5. Do you think a brilliant maths teacher is born or made?
Oh, I think made. Obviously there is a spectrum of skills that people bring to the table, but as long as people bring basic number and language skills we can learn and develop good maths teachers. That gives me hope for teaching – no-one comes out of the womb with a whiteboard marker and perfect teaching skills – you have to go and buy/earn those. I have noticed that teaching runs in families as people respect and want to emulate their parents, although I see that being fractured right now, because teaching has changed. There just seems to much more pressure now. It used to be normal to digress, to go off on a tangent – for example a half hour anecdote about how golf related to mathematics - but it seems like teachers aren’t allowed to do that now. For me, that sort of thing helped me to love numbers. Teaching has become more professionalised which is of course a good thing, but some of the eccentricity and thus the ability to capture student may be diminished as well.

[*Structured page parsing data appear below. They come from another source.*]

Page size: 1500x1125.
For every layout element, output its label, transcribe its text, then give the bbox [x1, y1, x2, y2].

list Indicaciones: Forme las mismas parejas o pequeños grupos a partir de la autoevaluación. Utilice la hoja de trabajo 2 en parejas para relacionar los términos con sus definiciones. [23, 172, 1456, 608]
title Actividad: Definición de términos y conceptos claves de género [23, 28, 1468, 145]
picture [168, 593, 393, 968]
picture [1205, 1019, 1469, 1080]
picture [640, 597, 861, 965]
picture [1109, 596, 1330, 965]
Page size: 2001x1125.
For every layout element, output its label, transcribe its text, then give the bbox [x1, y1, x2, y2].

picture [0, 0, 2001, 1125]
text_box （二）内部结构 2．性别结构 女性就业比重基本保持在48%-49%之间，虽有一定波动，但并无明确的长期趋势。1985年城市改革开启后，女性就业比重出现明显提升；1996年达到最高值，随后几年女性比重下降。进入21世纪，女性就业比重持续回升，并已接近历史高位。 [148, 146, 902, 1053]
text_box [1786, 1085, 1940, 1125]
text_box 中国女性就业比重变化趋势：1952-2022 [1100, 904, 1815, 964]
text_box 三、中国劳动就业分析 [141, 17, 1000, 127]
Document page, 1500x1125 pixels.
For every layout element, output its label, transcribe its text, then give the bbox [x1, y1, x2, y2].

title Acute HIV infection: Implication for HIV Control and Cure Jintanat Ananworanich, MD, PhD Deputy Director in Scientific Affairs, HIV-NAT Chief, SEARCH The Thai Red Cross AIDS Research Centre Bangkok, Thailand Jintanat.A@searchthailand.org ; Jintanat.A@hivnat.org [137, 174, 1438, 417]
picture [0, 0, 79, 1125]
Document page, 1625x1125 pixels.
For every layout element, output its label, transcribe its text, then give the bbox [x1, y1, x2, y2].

6. What’s the most fun a mathematician can have?
I think it’s when you see the shutters lift from someone else’s eyes when explaining a concept. From ‘I have no idea’ to the lighting of the fire, leading to ‘oh actually, it’s not impossible’, When someone else can appreciate what you’re seeing – when someone comes to an understanding through you – this is what we live for. I call it a ‘non-mastercard’ moment – can’t be bought…
7. Do you have a favourite maths joke?
An eccentric mathematician walks into a pub and wanders around pointing at the drinkers, telling everyone: ‘I differentiate you…and you…and you’. They look at one another, either bemused, confused or exasperated, in response. A waitress comes into the room and he turns to her: ‘I DIFFERENTIATE YOU’. She turns to him without batting an eyelid and says: ‘I’m ex, you can differentiate me all you like mate.’